(TASK DIRECTIONS) Do statements (a), (b) and (c) agree with the passage on ozone and CO2 in Scots pine? Answer yes or no for each, quoting the deciding words of the passage. (a) Charcoal-filtered air produced significant changes in the measured parameters compared with ambient ozone. (b) The trees were treated over two growing seasons. (c) Elevated ozone raised the apparent quantum yield.

(SUPPLIED PASSAGE)
Effects of elevated O 3 and CO 2 concentrations on photosynthesis and stomatal conductance in Scots pine

Naturally regenerated Scots pines ( Pinus sylvestris L.), aged 28–30 years old, were grown in open‐top chambers and subjected in situ to three ozone (O 3 ) regimes, two concentrations of CO 2 , and a combination of O 3 and CO 2 treatments From 15 April to 15 September for two growing seasons (1994 and 1995). The gas exchanges of current‐year and 1‐year‐old shoots were measured, along with the nitrogen content of needles. In order to investigate the factors underlying modifications in photosynthesis, five parameters linked to photosynthetic performance and three to stomatal conductance were determined. Elevated O 3 concentrations led to a significant decline in the CO 2 compensation point (Г * ), maximum RuP 2 ‐saturated rate of carboxylation ( V cmax ), maximum rate of electron transport ( J max ), maximum stomatal conductance ( g smax ), and sensitivity of stomatal conductance to changes in leaf‐to‐air vapour pressure difference (∂ g s /∂ D v ) in both shoot‐age classes. However, the effect of elevated O 3 concentrations on the respiration rate in light ( R d ) was dependent on shoot age. Elevated CO 2 (700 μmol mol −1 ) significantly decreased J max and g smax but increased R d in 1‐year‐old shoots and the ∂ g s /∂ D v in both shoot‐age classes. The interactive effects of O 3 and CO 2 on some key parameters (e.g. V cmax and J max ) were significant. This may be closely related to regulation of the maximum stomatal conductance and stomatal sensitivity induced by elevated CO 2 . As a consequence, the injury induced by O 3 was reduced through decreased ozone uptake in 1‐year‐old shoots, but not in the current‐year shoots. Compared to ambient O 3 concentration, reduced O 3 concentrations (charcoal‐filtered air) did not lead to significant changes in any of the measured parameters. Compared to the control treatment, calculations showed that elevated O 3 concentrations decreased the apparent quantum yield by 15% and by 18%, and the maximum rate of photosynthesis by 21% and by 29% in the current‐year and 1‐year‐old shoots, respectively. Changes in the nitrogen content of needles resulting from the various treatments were associated with modifications in photosynthetic components.

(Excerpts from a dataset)
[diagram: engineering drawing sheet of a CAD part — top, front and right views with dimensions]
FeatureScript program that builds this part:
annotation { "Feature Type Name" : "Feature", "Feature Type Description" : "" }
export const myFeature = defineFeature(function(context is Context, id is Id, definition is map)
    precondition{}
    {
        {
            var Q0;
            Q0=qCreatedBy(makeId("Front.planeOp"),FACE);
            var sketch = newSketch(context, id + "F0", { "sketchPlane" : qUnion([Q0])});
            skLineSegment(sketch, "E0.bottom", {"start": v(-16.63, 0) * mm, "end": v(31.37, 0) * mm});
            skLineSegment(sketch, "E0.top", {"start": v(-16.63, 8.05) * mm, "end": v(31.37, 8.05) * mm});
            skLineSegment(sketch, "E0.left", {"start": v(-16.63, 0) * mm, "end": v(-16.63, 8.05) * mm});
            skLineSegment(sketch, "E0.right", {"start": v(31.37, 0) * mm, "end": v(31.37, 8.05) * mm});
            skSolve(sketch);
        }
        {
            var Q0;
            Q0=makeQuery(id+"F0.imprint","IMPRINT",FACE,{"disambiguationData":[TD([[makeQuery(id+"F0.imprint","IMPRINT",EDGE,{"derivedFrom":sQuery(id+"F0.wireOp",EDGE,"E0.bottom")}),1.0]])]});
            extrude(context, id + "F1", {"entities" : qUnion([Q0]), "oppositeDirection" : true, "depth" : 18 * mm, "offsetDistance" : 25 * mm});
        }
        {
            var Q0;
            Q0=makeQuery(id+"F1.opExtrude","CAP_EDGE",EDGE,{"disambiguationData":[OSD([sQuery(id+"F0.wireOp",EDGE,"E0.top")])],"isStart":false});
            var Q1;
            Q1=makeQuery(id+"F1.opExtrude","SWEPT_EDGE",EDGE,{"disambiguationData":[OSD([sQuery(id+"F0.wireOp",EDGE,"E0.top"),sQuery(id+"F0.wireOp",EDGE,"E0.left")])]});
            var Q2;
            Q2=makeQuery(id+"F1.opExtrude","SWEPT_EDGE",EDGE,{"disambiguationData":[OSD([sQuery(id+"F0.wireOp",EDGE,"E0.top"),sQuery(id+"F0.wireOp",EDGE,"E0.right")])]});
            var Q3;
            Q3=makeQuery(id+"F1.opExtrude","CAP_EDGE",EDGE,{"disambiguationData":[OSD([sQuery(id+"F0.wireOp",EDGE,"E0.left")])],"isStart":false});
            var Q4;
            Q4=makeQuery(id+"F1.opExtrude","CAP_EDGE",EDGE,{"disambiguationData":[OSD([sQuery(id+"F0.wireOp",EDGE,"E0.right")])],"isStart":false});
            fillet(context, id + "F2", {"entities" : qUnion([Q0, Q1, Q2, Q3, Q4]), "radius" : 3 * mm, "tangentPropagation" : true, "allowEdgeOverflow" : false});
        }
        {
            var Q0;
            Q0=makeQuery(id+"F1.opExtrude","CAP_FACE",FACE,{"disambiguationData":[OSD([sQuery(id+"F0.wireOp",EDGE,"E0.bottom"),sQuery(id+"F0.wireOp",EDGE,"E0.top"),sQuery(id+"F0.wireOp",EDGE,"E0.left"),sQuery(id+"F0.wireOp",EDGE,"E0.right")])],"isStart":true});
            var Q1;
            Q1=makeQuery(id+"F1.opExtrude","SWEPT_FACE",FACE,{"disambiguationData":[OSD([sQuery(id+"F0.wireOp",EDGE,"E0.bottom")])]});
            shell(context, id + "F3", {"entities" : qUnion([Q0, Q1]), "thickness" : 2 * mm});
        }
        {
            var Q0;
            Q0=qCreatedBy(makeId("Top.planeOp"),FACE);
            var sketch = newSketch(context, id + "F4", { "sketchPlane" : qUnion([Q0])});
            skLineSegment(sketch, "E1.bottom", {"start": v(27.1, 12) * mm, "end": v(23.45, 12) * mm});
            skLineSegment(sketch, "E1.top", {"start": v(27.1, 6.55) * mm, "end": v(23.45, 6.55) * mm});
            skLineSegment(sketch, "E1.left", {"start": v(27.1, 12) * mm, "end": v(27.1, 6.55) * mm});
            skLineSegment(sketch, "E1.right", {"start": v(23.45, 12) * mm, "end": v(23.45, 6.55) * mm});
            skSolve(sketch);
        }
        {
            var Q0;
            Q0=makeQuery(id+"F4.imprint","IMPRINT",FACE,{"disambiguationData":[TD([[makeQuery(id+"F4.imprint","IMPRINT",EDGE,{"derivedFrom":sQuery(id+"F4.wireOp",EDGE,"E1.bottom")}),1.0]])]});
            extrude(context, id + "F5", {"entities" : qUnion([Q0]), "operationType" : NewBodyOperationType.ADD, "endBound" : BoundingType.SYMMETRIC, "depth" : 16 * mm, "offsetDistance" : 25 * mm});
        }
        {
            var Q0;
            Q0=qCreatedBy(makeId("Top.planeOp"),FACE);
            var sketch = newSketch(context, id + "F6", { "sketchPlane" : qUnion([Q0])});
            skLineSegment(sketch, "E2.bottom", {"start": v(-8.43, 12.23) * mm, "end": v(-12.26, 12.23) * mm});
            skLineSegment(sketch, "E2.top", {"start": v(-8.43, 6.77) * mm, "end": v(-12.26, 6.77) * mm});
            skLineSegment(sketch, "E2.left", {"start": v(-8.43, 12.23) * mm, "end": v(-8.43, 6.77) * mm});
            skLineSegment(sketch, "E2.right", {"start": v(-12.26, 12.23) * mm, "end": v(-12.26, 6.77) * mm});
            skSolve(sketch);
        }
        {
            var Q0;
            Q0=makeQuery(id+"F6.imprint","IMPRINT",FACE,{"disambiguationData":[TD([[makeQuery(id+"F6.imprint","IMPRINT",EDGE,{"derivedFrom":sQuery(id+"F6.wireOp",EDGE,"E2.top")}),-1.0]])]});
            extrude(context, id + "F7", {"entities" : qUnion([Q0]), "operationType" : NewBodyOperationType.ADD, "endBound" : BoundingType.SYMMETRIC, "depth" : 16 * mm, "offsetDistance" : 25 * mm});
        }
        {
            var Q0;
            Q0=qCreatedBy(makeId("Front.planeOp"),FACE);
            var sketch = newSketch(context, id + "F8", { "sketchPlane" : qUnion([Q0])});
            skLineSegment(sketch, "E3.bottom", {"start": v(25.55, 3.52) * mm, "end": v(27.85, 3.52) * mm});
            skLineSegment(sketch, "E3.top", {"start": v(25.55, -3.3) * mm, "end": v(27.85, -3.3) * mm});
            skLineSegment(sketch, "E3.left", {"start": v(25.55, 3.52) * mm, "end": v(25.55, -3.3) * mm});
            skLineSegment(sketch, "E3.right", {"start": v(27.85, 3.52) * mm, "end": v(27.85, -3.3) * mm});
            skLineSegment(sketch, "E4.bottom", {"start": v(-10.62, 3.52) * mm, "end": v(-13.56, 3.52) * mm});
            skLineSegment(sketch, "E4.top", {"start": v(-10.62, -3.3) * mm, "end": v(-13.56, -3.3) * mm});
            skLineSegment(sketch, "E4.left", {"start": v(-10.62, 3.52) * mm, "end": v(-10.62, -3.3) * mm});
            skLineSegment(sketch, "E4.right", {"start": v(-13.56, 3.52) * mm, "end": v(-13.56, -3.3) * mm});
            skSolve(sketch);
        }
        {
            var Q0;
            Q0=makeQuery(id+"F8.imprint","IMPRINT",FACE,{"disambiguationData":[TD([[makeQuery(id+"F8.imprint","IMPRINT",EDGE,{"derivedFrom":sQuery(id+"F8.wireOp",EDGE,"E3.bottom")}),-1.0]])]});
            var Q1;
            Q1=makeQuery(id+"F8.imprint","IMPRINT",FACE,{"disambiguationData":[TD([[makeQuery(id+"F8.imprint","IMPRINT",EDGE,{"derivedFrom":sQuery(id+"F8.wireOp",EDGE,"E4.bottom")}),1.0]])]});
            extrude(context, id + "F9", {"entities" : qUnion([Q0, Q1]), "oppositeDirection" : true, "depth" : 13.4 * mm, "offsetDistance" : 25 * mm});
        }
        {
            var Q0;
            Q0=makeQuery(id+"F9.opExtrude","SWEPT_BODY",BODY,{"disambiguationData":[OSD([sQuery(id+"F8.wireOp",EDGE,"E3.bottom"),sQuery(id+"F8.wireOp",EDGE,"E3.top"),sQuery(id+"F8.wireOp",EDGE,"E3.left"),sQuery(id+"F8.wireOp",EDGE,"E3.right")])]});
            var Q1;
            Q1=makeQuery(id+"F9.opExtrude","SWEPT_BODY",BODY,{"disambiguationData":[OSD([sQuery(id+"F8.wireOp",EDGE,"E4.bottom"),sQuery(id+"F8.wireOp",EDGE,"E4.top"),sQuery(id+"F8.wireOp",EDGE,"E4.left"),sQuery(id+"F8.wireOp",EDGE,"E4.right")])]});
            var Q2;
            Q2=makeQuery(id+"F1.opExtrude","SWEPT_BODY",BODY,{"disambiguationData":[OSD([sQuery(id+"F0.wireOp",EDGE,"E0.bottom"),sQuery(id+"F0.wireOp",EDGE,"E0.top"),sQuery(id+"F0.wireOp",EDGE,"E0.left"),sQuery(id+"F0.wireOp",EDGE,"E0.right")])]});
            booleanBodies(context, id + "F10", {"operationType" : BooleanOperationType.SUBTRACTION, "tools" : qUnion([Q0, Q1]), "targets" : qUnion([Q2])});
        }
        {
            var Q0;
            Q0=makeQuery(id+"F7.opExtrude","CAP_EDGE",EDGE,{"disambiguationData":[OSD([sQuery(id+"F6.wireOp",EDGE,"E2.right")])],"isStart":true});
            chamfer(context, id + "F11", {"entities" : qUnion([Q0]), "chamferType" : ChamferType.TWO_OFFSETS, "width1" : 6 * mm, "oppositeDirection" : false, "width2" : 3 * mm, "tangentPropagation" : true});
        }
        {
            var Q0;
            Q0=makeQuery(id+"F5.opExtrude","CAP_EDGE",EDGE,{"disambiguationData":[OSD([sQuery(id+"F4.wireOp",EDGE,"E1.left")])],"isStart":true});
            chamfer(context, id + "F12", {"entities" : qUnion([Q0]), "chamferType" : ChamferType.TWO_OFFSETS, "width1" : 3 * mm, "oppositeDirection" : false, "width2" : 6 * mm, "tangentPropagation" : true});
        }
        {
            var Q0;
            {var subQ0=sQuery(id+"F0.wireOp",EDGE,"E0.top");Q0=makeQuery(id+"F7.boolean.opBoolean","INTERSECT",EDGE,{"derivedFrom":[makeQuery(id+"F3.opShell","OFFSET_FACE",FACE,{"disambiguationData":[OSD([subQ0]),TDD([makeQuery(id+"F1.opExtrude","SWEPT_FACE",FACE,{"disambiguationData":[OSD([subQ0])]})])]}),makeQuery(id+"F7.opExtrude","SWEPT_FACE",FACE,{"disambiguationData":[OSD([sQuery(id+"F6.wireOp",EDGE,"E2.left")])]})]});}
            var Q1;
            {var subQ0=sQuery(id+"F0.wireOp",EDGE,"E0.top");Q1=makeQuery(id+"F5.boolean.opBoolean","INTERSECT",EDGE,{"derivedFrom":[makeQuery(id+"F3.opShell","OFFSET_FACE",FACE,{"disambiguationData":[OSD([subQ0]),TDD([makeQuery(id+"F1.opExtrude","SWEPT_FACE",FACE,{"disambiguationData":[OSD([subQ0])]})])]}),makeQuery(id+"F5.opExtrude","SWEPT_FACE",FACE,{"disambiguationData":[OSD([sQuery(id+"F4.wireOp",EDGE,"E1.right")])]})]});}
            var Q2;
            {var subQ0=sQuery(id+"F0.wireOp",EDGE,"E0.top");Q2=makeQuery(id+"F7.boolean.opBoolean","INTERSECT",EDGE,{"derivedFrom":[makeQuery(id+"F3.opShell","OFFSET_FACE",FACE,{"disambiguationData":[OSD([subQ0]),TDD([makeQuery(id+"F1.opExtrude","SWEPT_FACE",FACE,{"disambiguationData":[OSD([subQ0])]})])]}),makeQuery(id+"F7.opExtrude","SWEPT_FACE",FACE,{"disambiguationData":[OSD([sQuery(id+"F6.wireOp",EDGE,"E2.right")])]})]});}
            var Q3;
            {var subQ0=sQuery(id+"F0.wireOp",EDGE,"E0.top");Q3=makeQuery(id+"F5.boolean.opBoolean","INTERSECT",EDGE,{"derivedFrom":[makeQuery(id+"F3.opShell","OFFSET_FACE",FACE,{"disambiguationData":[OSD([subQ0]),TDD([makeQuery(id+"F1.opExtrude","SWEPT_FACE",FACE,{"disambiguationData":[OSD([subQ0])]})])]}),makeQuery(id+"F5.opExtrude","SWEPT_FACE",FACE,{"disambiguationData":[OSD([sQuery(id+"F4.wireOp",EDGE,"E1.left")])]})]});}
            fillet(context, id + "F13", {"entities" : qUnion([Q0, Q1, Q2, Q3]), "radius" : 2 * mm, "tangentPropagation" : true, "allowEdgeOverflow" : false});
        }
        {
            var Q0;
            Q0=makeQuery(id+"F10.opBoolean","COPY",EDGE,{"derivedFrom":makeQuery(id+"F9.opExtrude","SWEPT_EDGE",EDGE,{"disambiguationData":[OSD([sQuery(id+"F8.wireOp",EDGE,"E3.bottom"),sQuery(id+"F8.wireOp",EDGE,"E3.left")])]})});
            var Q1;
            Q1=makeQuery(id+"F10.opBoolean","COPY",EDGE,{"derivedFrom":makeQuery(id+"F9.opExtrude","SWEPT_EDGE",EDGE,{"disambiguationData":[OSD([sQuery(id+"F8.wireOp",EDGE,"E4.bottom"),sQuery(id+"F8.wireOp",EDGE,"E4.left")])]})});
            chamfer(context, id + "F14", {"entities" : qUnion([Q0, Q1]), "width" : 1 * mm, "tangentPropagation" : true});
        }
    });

(SOLUTION FOR THIS PROBLEM)
(a) No: "did not lead to significant changes in any of the measured parameters"
(b) Yes: "for two growing seasons (1994 and 1995)"
(c) No: "decreased the apparent quantum yield by 15% and by 18%"